[Dataset records]
Start of Block
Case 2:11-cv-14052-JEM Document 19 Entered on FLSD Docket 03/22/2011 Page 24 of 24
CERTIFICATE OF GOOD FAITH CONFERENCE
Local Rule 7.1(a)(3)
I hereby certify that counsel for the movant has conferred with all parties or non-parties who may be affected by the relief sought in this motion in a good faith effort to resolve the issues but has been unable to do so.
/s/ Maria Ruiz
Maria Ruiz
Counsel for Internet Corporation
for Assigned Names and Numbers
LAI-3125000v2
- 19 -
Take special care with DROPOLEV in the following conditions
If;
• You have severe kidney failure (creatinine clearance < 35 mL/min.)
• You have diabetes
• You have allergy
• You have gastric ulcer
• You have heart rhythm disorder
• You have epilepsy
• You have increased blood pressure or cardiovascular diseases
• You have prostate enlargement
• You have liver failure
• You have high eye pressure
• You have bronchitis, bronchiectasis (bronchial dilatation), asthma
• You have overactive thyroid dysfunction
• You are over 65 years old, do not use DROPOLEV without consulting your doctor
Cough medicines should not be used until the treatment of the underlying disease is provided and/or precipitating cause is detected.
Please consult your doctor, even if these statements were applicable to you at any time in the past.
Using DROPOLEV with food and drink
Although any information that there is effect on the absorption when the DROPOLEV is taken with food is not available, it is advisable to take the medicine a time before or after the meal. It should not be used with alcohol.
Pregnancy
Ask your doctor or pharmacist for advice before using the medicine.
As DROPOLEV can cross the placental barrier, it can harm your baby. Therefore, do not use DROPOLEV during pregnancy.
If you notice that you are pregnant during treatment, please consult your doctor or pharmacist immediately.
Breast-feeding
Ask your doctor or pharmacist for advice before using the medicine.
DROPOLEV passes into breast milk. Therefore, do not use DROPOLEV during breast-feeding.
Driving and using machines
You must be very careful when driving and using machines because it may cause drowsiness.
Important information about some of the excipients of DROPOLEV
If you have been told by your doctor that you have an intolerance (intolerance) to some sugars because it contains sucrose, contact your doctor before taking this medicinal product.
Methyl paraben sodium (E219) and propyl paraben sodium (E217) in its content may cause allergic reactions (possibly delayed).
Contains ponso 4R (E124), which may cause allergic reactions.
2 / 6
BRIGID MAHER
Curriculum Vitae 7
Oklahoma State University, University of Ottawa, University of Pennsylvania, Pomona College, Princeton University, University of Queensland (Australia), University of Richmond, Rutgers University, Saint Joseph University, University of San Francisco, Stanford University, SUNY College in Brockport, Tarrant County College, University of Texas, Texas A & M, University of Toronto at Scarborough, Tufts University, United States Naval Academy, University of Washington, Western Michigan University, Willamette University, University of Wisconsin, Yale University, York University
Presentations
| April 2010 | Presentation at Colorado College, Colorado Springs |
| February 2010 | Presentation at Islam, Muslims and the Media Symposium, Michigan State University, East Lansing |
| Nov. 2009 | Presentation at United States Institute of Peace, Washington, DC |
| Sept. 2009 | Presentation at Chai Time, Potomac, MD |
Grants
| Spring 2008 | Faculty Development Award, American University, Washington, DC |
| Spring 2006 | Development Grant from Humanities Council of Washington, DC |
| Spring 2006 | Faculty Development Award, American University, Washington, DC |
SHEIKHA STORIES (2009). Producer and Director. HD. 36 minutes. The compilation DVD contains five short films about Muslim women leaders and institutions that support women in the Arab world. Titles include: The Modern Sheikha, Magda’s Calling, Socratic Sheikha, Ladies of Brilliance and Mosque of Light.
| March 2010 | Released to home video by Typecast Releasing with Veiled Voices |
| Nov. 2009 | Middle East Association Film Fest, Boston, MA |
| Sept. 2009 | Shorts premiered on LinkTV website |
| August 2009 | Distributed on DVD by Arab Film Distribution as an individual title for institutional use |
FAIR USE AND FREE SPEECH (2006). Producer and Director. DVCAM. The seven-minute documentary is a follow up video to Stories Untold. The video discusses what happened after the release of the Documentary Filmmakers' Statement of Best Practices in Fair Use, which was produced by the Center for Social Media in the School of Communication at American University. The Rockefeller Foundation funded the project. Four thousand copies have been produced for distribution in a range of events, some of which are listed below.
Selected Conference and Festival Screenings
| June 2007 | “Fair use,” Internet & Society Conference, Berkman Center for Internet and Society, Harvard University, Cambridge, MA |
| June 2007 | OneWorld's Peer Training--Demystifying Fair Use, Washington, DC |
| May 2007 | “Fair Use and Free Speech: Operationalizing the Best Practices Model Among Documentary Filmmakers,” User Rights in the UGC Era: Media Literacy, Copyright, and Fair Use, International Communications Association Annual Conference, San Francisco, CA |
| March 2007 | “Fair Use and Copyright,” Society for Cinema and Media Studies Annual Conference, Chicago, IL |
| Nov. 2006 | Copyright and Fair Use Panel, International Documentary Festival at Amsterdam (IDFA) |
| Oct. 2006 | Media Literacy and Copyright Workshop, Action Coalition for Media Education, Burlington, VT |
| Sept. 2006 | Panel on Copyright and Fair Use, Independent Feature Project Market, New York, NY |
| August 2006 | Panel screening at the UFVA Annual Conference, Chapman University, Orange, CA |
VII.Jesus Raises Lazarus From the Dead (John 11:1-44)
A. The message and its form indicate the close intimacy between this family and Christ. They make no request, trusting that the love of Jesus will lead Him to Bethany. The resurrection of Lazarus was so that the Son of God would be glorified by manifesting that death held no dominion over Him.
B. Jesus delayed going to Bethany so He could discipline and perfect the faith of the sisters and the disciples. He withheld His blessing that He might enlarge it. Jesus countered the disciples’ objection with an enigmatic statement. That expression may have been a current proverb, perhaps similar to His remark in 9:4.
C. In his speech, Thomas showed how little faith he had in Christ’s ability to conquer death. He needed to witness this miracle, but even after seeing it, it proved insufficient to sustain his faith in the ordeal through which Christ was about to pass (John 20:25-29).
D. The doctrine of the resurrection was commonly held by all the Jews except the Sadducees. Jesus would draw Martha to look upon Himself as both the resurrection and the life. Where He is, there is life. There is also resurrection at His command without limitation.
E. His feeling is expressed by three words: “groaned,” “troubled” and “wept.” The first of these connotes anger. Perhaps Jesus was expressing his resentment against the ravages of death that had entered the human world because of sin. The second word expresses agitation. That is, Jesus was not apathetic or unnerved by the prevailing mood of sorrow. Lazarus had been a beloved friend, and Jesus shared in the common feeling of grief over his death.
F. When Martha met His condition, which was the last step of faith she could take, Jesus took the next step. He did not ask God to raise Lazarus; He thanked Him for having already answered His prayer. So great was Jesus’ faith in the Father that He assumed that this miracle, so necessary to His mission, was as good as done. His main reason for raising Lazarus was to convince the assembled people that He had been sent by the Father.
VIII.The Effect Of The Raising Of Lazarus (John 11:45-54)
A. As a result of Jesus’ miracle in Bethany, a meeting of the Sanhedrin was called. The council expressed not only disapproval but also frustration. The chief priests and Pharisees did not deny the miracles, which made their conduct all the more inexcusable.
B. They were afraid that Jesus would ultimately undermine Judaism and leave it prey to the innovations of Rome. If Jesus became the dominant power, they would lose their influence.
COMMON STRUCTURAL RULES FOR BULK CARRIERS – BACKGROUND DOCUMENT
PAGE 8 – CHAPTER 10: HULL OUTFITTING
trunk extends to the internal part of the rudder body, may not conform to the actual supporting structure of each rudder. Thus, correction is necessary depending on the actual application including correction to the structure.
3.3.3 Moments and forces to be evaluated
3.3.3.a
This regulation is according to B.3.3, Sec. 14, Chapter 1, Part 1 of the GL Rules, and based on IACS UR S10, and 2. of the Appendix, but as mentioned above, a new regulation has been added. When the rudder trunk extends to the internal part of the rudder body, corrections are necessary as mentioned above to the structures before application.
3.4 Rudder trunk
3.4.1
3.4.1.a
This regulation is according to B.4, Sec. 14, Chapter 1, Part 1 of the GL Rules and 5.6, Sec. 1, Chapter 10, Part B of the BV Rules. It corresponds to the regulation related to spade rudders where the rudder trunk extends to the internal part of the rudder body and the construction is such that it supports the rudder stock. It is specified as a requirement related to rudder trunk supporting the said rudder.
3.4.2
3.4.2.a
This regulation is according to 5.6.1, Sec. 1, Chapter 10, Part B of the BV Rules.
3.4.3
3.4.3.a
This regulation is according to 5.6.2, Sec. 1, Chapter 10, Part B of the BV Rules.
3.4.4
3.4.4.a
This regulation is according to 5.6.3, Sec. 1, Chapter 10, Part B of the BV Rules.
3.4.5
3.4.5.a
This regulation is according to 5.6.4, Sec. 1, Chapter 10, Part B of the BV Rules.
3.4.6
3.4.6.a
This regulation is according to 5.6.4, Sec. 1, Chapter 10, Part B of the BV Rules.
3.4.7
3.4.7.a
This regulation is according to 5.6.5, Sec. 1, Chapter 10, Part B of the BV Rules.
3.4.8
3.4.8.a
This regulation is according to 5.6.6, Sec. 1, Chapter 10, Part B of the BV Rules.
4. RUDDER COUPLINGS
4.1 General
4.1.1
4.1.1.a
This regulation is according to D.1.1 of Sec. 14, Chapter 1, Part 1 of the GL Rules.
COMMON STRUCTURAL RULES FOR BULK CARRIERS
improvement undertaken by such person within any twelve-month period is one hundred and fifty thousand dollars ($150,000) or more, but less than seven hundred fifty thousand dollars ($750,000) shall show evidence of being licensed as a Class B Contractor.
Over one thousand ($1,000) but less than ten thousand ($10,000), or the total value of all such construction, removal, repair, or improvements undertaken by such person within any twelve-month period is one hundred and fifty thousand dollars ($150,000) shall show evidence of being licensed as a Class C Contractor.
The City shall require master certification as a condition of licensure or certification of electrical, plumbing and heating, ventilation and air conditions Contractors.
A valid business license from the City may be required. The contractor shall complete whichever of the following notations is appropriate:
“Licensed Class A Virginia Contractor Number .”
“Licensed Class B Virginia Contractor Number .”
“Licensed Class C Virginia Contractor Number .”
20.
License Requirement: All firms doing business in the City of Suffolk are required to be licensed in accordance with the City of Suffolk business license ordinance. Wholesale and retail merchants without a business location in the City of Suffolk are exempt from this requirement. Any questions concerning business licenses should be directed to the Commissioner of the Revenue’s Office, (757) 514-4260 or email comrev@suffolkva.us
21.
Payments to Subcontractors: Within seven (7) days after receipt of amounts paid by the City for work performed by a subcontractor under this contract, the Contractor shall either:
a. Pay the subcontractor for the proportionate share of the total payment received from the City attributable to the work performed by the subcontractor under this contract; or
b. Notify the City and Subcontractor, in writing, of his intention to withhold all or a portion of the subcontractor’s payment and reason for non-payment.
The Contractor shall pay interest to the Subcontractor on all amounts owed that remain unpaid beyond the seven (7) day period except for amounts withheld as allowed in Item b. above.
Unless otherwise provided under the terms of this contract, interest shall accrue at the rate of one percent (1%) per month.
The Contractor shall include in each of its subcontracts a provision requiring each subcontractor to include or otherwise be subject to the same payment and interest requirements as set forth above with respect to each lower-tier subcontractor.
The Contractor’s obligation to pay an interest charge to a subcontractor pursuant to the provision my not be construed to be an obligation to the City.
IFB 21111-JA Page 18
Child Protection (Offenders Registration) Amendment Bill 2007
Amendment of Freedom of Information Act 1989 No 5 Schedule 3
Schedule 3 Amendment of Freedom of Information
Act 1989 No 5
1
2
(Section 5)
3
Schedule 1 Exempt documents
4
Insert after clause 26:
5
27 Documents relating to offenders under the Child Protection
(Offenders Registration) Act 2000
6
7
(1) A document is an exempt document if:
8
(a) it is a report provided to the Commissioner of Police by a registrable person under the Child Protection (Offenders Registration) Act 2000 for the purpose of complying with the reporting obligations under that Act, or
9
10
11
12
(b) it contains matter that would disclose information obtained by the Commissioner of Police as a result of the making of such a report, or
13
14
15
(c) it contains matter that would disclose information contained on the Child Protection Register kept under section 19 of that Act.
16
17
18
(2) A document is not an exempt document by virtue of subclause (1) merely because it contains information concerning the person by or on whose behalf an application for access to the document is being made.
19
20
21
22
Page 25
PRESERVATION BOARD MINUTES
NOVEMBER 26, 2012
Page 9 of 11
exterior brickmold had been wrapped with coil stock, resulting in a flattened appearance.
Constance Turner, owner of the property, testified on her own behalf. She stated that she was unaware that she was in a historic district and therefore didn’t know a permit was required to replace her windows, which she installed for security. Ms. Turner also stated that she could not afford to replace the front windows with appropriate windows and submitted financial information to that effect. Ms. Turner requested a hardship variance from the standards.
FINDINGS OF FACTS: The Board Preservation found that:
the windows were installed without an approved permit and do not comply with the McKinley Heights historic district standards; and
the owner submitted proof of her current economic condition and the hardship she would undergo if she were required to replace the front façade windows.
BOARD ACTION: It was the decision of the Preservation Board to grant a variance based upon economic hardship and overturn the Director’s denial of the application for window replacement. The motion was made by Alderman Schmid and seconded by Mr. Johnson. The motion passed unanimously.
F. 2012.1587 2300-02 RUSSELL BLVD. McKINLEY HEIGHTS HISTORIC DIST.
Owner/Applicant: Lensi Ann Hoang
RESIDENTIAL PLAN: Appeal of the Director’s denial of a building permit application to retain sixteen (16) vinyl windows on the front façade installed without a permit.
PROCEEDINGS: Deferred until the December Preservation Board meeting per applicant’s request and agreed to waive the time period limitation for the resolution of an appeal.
End of Block
§ What to produce
Exactly reproduce the lines from the one containing "F. 2012.1587 2300-02" through the end of the records, and only those lines.

§ Response box
F. 2012.1587 2300-02 RUSSELL BLVD. McKINLEY HEIGHTS HISTORIC DIST.
Owner/Applicant: Lensi Ann Hoang
RESIDENTIAL PLAN: Appeal of the Director’s denial of a building permit application to retain sixteen (16) vinyl windows on the front façade installed without a permit.
PROCEEDINGS: Deferred until the December Preservation Board meeting per applicant’s request and agreed to waive the time period limitation for the resolution of an appeal.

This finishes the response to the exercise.